Omitting all images, give the entries that follow again exactly as they read.

Modification records:
----------------------------------------
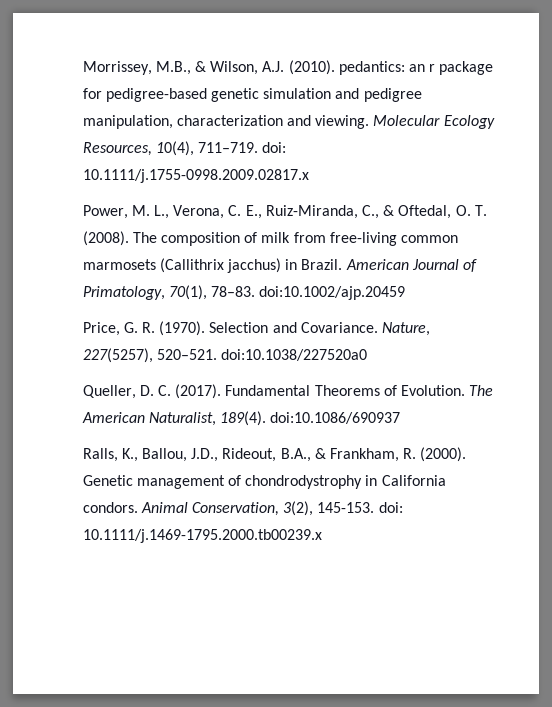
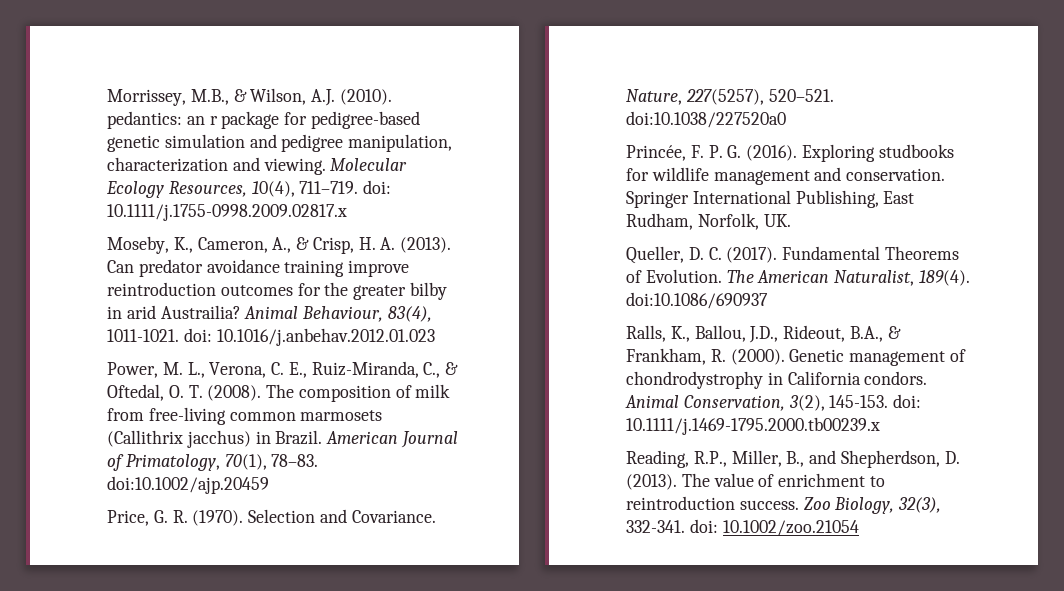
(309, 176) none -> [107,236,452,254] [107,259,410,277] [107,282,447,300] [107,305,432,322] [107,328,435,346] // Moseby, K., Cameron, A., & Crisp, H. A. (2013). Can predator avoidance training improve reintroduction outcomes for the greater bilby in arid Austrailia? Animal Behaviour, 83(4), 1011-1021. doi: 10.1016/j.anbehav.2012.01.023
(368, 355) none -> [626,144,954,162] [626,167,946,185] [626,190,915,208] [626,213,791,230] // Princée, F. P. G. (2016). Exploring studbooks for wildlife management and conservation. Springer International Publishing, East Rudham, Norfolk, UK.
(322, 536) none -> [626,450,960,468] [626,473,885,490] [626,496,942,514] [626,519,859,536] // Reading, R.P., Miller, B., and Shepherdson, D. (2013). The value of enrichment to reintroduction success. Zoo Biology, 32(3), 332-341. doi: 10.1002/zoo.21054

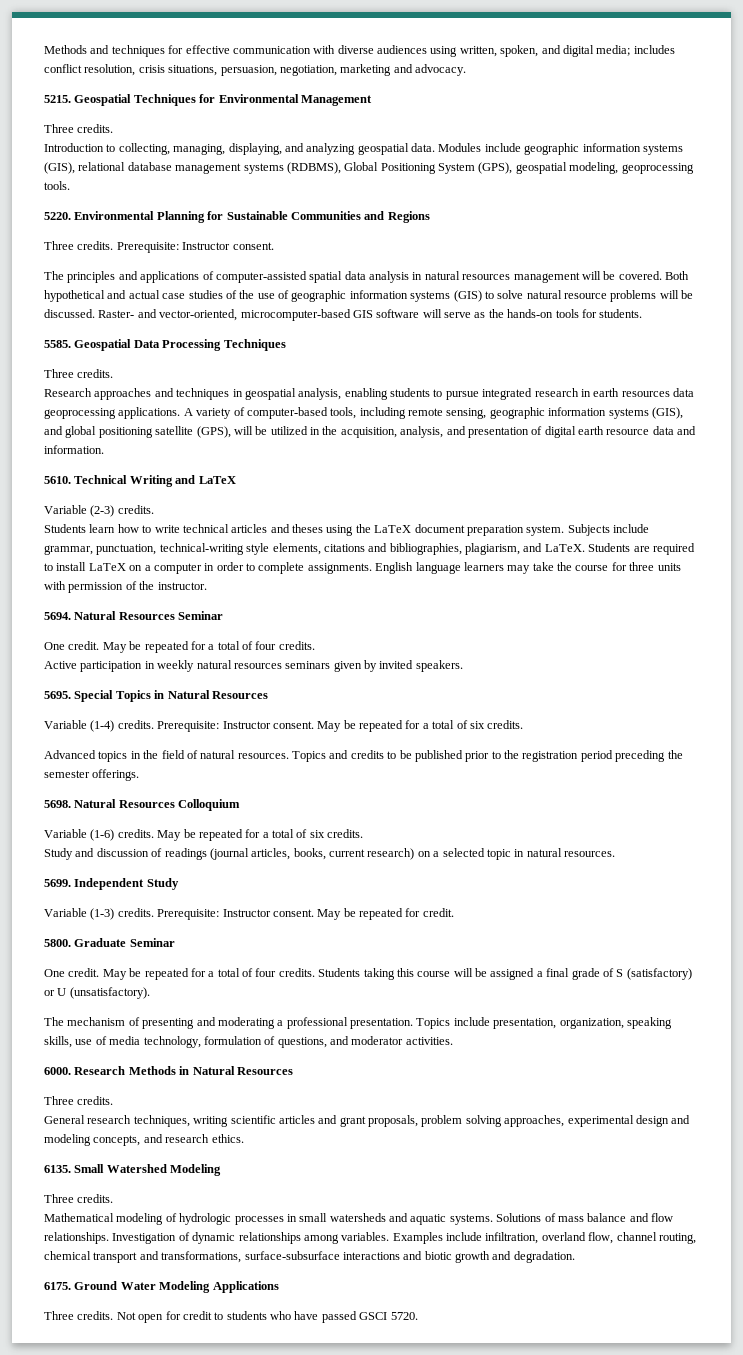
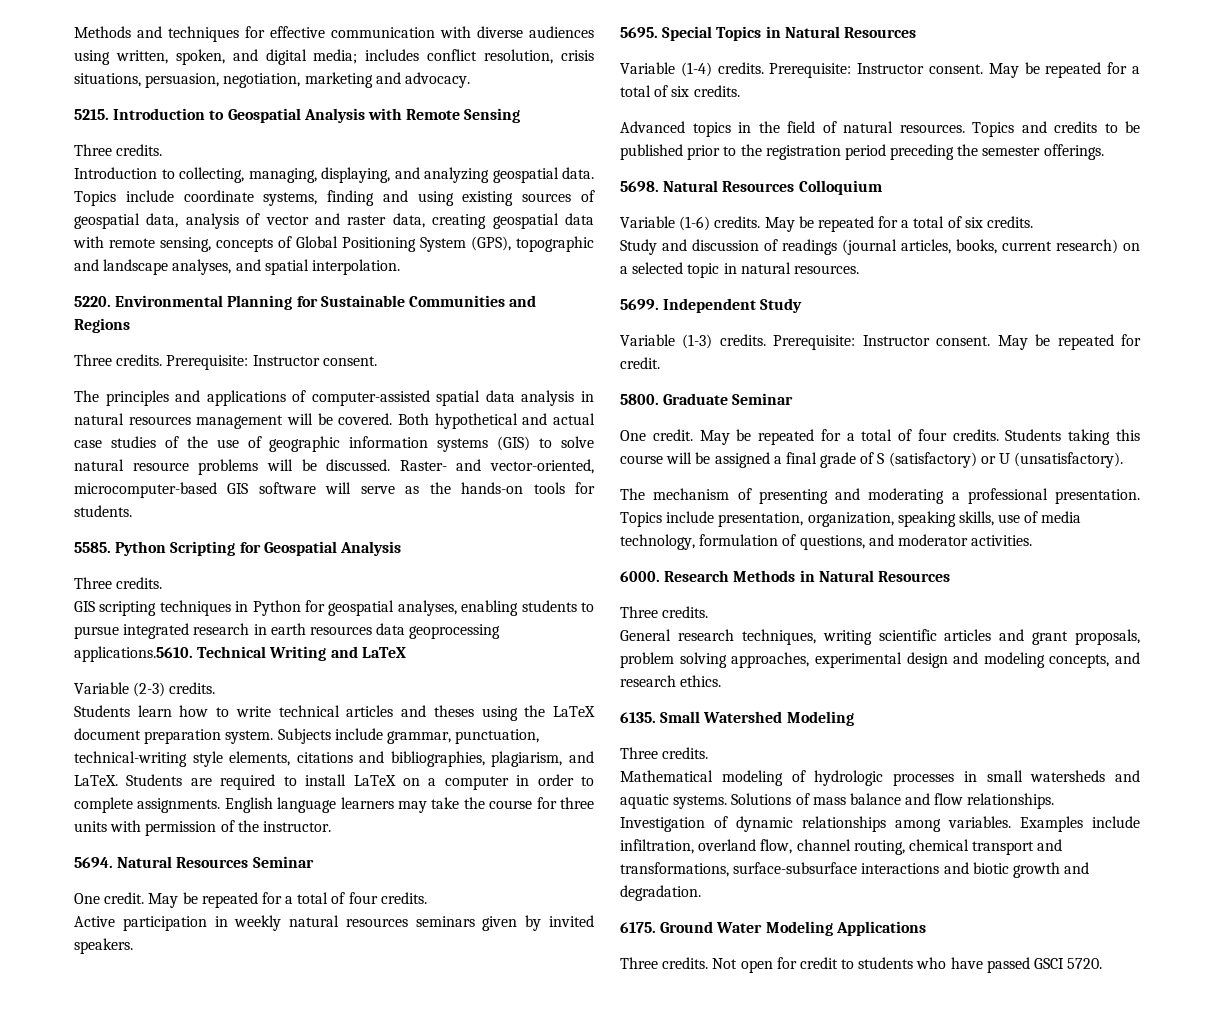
[74,94,372,106] Geospatial Techniques for Environmental Management -> [113,108,521,123] Introduction to Geospatial Analysis with Remote Sensing
[438,143,683,155] [44,162,694,174] [44,181,70,190] Modules include geographic information systems (GIS), relational database management systems (RDBMS), Global Positioning System (GPS), geospatial modeling, geoprocessing tools. -> [74,190,595,206] [74,213,594,229] [73,236,594,252] [74,259,400,275] Topics include coordinate systems, finding and using existing sources of geospatial data, analysis of vector and raster data, creating geospatial data with remote sensing, concepts of Global Positioning System (GPS), topographic and landscape analyses, and spatial interpolation.
[74,339,286,351] [44,369,114,378] [44,388,342,400] Geospatial Data Processing Techniques // Three credits. // Research approaches and techniques in geospatial analysis, -> [115,541,401,556] [74,577,163,589] [74,600,457,616] Python Scripting for Geospatial Analysis // Three credits. // GIS scripting techniques in Python for geospatial analyses,
[118,407,683,419] [44,426,697,438] [44,445,104,454] [44,476,71,484] applications. A variety of computer-based tools, including remote sensing, geographic information systems (GIS), and global positioning satellite (GPS), will be utilized in the acquisition, analysis, and presentation of digital earth resource data and information. // 5610. -> [74,646,193,662] applications.5610.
----------------------------------------
# [YOUR SOLUTION]
(309, 176) none -> [107,236,452,254] [107,259,410,277] [107,282,447,300] [107,305,432,322] [107,328,435,346] // Moseby, K., Cameron, A., & Crisp, H. A. (2013). Can predator avoidance training improve reintroduction outcomes for the greater bilby in arid Austrailia? Animal Behaviour, 83(4), 1011-1021. doi: 10.1016/j.anbehav.2012.01.023
(368, 355) none -> [626,144,954,162] [626,167,946,185] [626,190,915,208] [626,213,791,230] // Princée, F. P. G. (2016). Exploring studbooks for wildlife management and conservation. Springer International Publishing, East Rudham, Norfolk, UK.
(322, 536) none -> [626,450,960,468] [626,473,885,490] [626,496,942,514] [626,519,859,536] // Reading, R.P., Miller, B., and Shepherdson, D. (2013). The value of enrichment to reintroduction success. Zoo Biology, 32(3), 332-341. doi: 10.1002/zoo.21054

[74,94,372,106] Geospatial Techniques for Environmental Management -> [113,108,521,123] Introduction to Geospatial Analysis with Remote Sensing
[438,143,683,155] [44,162,694,174] [44,181,70,190] Modules include geographic information systems (GIS), relational database management systems (RDBMS), Global Positioning System (GPS), geospatial modeling, geoprocessing tools. -> [74,190,595,206] [74,213,594,229] [73,236,594,252] [74,259,400,275] Topics include coordinate systems, finding and using existing sources of geospatial data, analysis of vector and raster data, creating geospatial data with remote sensing, concepts of Global Positioning System (GPS), topographic and landscape analyses, and spatial interpolation.
[74,339,286,351] [44,369,114,378] [44,388,342,400] Geospatial Data Processing Techniques // Three credits. // Research approaches and techniques in geospatial analysis, -> [115,541,401,556] [74,577,163,589] [74,600,457,616] Python Scripting for Geospatial Analysis // Three credits. // GIS scripting techniques in Python for geospatial analyses,
[118,407,683,419] [44,426,697,438] [44,445,104,454] [44,476,71,484] applications. A variety of computer-based tools, including remote sensing, geographic information systems (GIS), and global positioning satellite (GPS), will be utilized in the acquisition, analysis, and presentation of digital earth resource data and information. // 5610. -> [74,646,193,662] applications.5610.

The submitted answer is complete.